■ EXCERPT TO READ

※ ※ ※

TikTok’s Chinese app “Douyin has successfully approached a wider range of consumers, particularly younger people in lower-tier cities, who are out of reach of traditional ecommerce sites such as Tmall”, said Stefan Huang, head of strategy at Shanghai-based Joy Group, which is backed by General Atlantic and owns two local cosmetics brands — Judydoll and Joocyee.
“A number of foreign companies didn’t catch up with the trend, but Chinese brands did,” he said. L’Oréal, for example, only started ramping up its marketing on Douyin in 2023.
Sales on social media are set to become even more important, with Goldman Sachs calculating that a combined 37.5 per cent of China’s total ecommerce cosmetics transactions will take place on Douyin and its rival Kuaishou in 2025, up from 25 per cent in 2021.
“Many foreign brands, including [those in] cosmetics, took a hit during the zero-Covid years as many decision makers based outside of China became increasingly disconnected to a fast-changing China,” said Mark Tanner, managing director of Shanghai-based branding agency China Skinny.
The other advantage local companies have on foreign brands is domestic marketing teams and close access to factories, said Huang.
“If I spot a lipstick shade that is losing momentum or a new trend that is about to take off, I can get to the factory within two hours and adjust the production within a month,” said Huang. “It normally takes a foreign brand four to six months to respond [to consumer preferences change].”
There is still room for foreign brands to grow. Shiseido, which made 26.4 per cent of its sales in China in the first half of 2023, said in a written reply that it would increase its investments in both “promotional activities” and “brand value building” in China. Estée Lauder and L’Oréal did not respond to a request for comment.
L’Oréal’s sales in North Asia, which is dominated by China, totalled €11.3bn in 2022, about a third of its sales that year, and up 6.6 per cent year-on-year despite harsh zero Covid lockdowns denting sales in the last quarter. Their premium luxury division in China in particular has been steadily gaining market share. Though sales in their most recent quarter in North Asia declined 4.8 per cent compared with the previous year due to changes to China’s rules about offshore daigou shopping, in the mainland they grew 7.7 per cent over the period.
“We’ve gained very strong market share for luxury in China. The anecdote is that right now we have a market share for L’Oréal luxury in mainland China, which is above 30 per cent which is equal to the sum of its two next contenders — which is not bad,” L’Oréal chief executive Nicolas Hieronimus told the Financial Times in an interview last year.

※ ※ ※

Saved entries

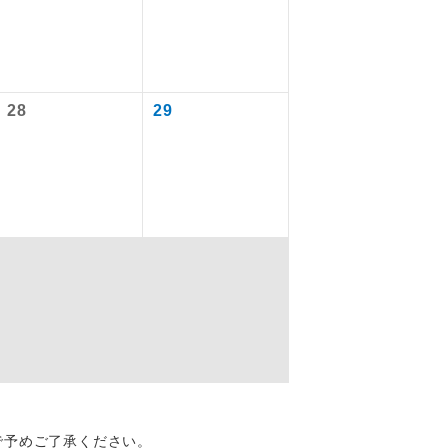
を訪ねるコー
28
29
配はいりませ
す。
で予めご了承ください。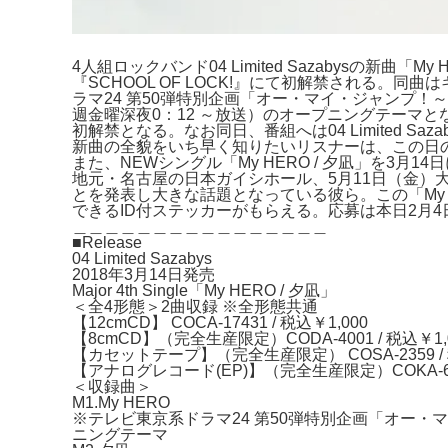
4人組ロックバンド04 Limited Sazabysの新曲「M
『SCHOOL OF LOCK!』にて初解禁される。同
ラマ24 第50弾特別企画「オー・マイ・ジャンプ！
週金曜深夜0：12 ～放送）のオープニングテーマ
初解禁となる。なお同日、番組へは04 Limited S
新曲の全貌をいち早く知りたいリスナーは、この日
また、NEWシングル「My HERO / 夕凪」を3月1
地元・名古屋の日本ガイシホール、5月11日（金）
とを発表
し大きな話題となっている彼ら。この「My 
できるID付ステッ
カーがもらえる。応募は本日2月4
＿＿＿＿＿＿＿＿＿＿＿＿＿＿＿＿
■Release
04 Limited Sazabys
2018年3月14日発売
Major 4th Single「My HERO / 夕凪」
＜全4形態＞2曲収録 ※全形態共通
【12cmCD】 COCA-17431 / 税込￥1,000
【8cmCD】（完全生産限定）CODA-4001 / 税込￥1,
【カセットテープ】（完全生産限定） COSA-2359 / 
【アナログレコード(EP)】（完全生産限定）COKA-63 
＜収録曲＞
M1.My HERO
※テレビ東京系ドラマ24 第50弾特別企画「オー
ニングテーマ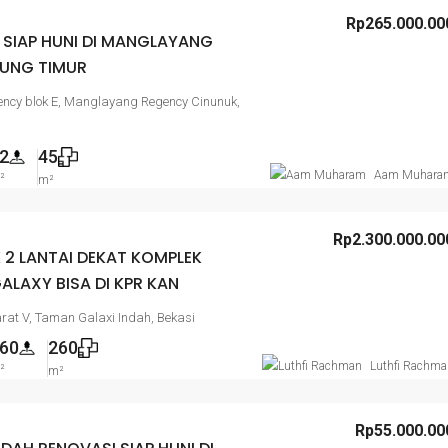
Rp265.000.00
SIAP HUNI DI MANGLAYANG
UNG TIMUR
cy blok E, Manglayang Regency Cinunuk,
g
2
45
Aam Muhara
²
m²
Rp2.300.000.00
 2 LANTAI DEKAT KOMPLEK
LAXY BISA DI KPR KAN
arat V, Taman Galaxi Indah, Bekasi
60
260
Luthfi Rachma
²
m²
Rp55.000.00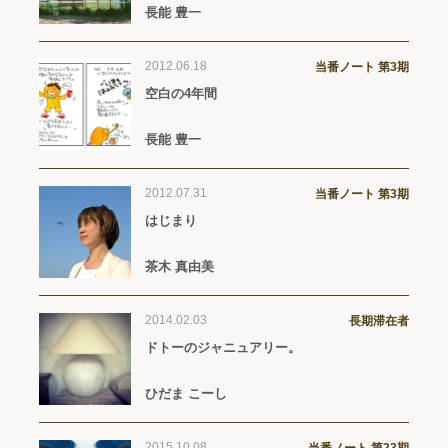
長能 豊一
2012.06.18
当番ノート 第3期
空白の4年間
長能 豊一
2012.07.31
当番ノート 第3期
はじまり
茶木 真由美
2014.02.03
長期滞在者
ドトーのジャニュアリー。
ひだま こーし
2015.10.08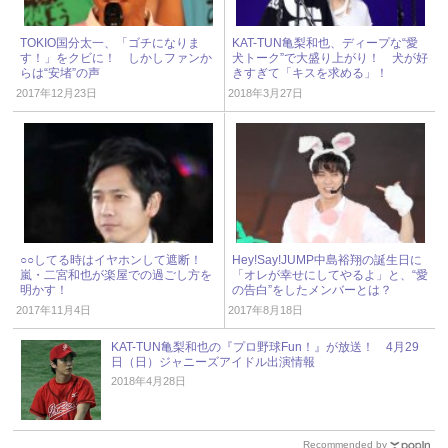
TOKIO国分太一、「ゴチになりま
KAT-TUN亀梨和也、ディープな“愛
す！」をクビに！ しかしファンか
犬トーク”で大盛り上がり！ 犬が好
らは“安堵”の声
きすぎて「キスを求める」！
2017年12月23日
2018年3月27日
○○してる時はイヤホンして遮断！
Hey!Say!JUMP中島裕翔の誕生日に
嵐・二宮和也が楽屋での過ごし方を
「オレが幸せにしてやるよ」と、“愛
明かす！
の告白”をしたメンバーとは？
2017年11月4日
2017年8月18日
KAT-TUN亀梨和也の『プロ野球Fun！』が放送！ 4月29
日（日）ジャニーズアイドル出演情報
2018年4月28日
Recommended by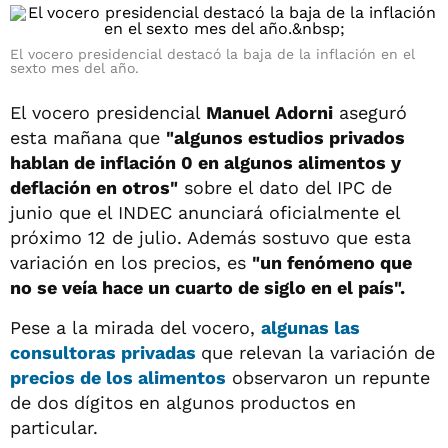
El vocero presidencial destacó la baja de la inflación en el
sexto mes del año.
El vocero presidencial
Manuel Adorni
aseguró
esta mañana que
"algunos estudios privados
hablan de inflación 0 en algunos alimentos y
deflación en otros"
sobre el dato del IPC de
junio que el INDEC anunciará oficialmente el
próximo 12 de julio. Además sostuvo que esta
variación en los precios, es
"un fenómeno que
no se veía hace un cuarto de siglo en el país".
Pese a la mirada del vocero,
algunas las
consultoras privadas
que relevan la variación de
precios de los alimentos
observaron un repunte
de dos dígitos en algunos productos en
particular.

※ ※ ※

■ THINGS TO DO
a. Using the excerpt on China's cosmetics market, answer the following:
(i) In what year did L'Oréal begin ramping up its marketing on Douyin?
(ii) What combined share of China's total ecommerce cosmetics transactions does Goldman Sachs calculate will take place on Douyin and Kuaishou in 2025?
(iii) What percentage of its sales did Shiseido make in China in the first half of 2023?
b. In two or three sentences, explain why many foreign brands, according to Mark Tanner in the excerpt on China's cosmetics market, took a hit during the zero-Covid years.
c. Present the paragraph of the excerpt on China's cosmetics market that begins "L'Oréal's sales in North Asia" as a short bulleted list that keeps its main facts.
The lines play no part in this work.

■ LIST OF SOLUTIONS
a.
(i) 2023
(ii) 37.5 per cent
(iii) 26.4 per cent

b. Mark Tanner, managing director of the branding agency China Skinny, attributed the setback to the fact that many decision makers based outside China became increasingly disconnected from a fast-changing China during those years. He said this affected many foreign brands, including those in cosmetics.

c.
- L'Oréal's sales in North Asia, a region dominated by China, totaled €11.3bn in 2022, about a third of its sales that year.
- Those sales rose 6.6 per cent year-on-year, even though zero-Covid lockdowns hurt sales in the last quarter.
- Its premium luxury division in China has been steadily gaining market share.
- In the most recent quarter, North Asia sales fell 4.8 per cent from the previous year because of changes to China's rules on offshore daigou shopping.
- Over the same period, sales in the mainland grew 7.7 per cent.